Le numérique a en effet été un outil supplémentaire pour tous les mouvements de lutte citoyenne au Brésil. Pour Erika Campelo, les réseaux sociaux sont venus soutenir ces mobilisations pré-existantes, en leur offrant un nouveau moyen de résistance pour porter d’autres voix, apporter un pluralisme dans le traitement de l’information.

Opportunités business

On voit donc un usage frénétique, une activité intense et fébrile sur les réseaux sociaux. Dans le détail, Jean-François Fogel note par exemple une appétence beaucoup plus marquée qu’en France pour de nouveaux services comme Snapchat Discover, une omniprésence de Whatsapp pour les communications interpersonnelles, et un usage bien plus actif des messages privées sur Twitter. « C’est un continent qui, en termes de conquête de nouveaux usages et d’essai des nouvelles applications, va beaucoup plus vite que la France. »

Présentée comme le paradis des réseaux sociaux, l’Amérique latine offre-t-elle de réelles opportunités pour les entrepreneurs du numérique ? Anne-Sophie Dutat confirme : « cette activité frénétique sur les réseaux sociaux, c’est une mine d’or. » Quand on lance son entreprise, avec un souci évident de communiquer rapidement et à moindres coûts, le web social permet de bénéficier de communautés actives pour promouvoir son service. « Bien sûr, il ne suffit pas d’avoir sa page Facebook et d’attendre que les gens s’y intéressent.
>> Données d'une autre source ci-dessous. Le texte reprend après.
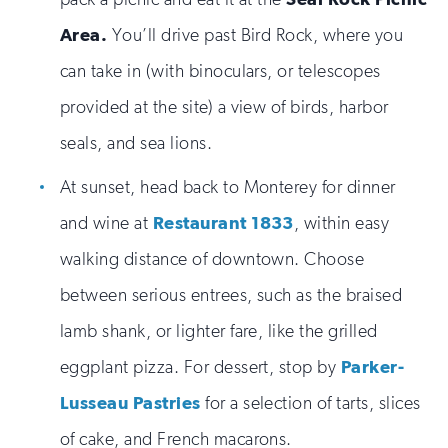
Area.
You’ll drive past Bird Rock, where you
can take in (with binoculars, or telescopes
provided at the site) a view of birds, harbor
seals, and sea lions.
At sunset, head back to Monterey for dinner
and wine at
Restaurant 1833
, within easy
walking distance of downtown. Choose
between serious entrees, such as the braised
lamb shank, or lighter fare, like the grilled
eggplant pizza. For dessert, stop by
Parker-
Lusseau Pastries
for a selection of tarts, slices
of cake, and French macarons.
Il faut savoir mener ses campagnes, mais ces réseaux offrent une base énorme de potentiels clients. »

Cette activité frénétique sur les réseaux sociaux, c’est une mine d’or.

Très actifs sur les réseaux sociaux, les usagers le sont « en positif mais en négatif aussi ». Les consommateurs utilisent ouvertement les social media pour manifester le moindre mécontentement sur un produit ou un service, et ce de manière très virulente, témoigne Anne-Sophie Dutat. « Il faut savoir gérer cet aspect dans le community management. Autre donnée incontournable : les subtilités linguistiques. Anne-Sophie prend l’exemple de l’Argentine, où la grammaire est spécifique : « il ne faut surtout pas communiquer en Argentine avec une autre langue que l’argentin. »

Beaucoup d’entrepreneurs ont pour modèle et objectif la Silicon Valley.

Un conseil pour les futurs entrepreneurs en Amérique latine ? Anne-Sophie Dutat a elle bénéficié du programme Startup Chile initié par le gouvernement pour attirer des startuppers du monde entier et consolider la création d’un écosystème numérique. Le pays est très investi sur ces sujets, avec l’ambition d’une « Chilicon Valley ». « L’entrepreneuriat est encore assez mal vu au Chili », précise Anne-Sophie Dutat. Elle partage une anecdote éloquente : « Dans un documentaire TV, on voyait une mère en pleurs, désespérée que son fils ait choisi d’être entrepreneur. Elle s’inquiétait pour son avenir, ses revenus. ». Le programme dote les participants de 40 000 dollars : « pendant 6 mois, c’est une expérience extraordinaire pour se lancer, créer son réseau et bien connaître le marché local ». Le succès de Startup Chile fait des émules : des programmes similaires voient le jour à Singapour, Israël, Puerto Rico…
Si le Brésil est souvent désigné comme l’Eldorado absolu de l’entrepreneuriat tech, le reste du continent n’échappe pas à cette dynamique. On peut noter la multiplication d’incubateurs en Argentine, au Mexique et en Colombie. Anne-Sophie Dutat précise que beaucoup d’entrepreneurs ont pour modèle et objectif les Etats-Unis : « l’idée c’est de grandir à l’échelle locale, de toucher les pays limitrophes puis d’atteindre le Mexique avant d’arriver à la Silicon Valley. L’attention est focalisée sur le continent américain, peu de regards se tournent vers l’Europe.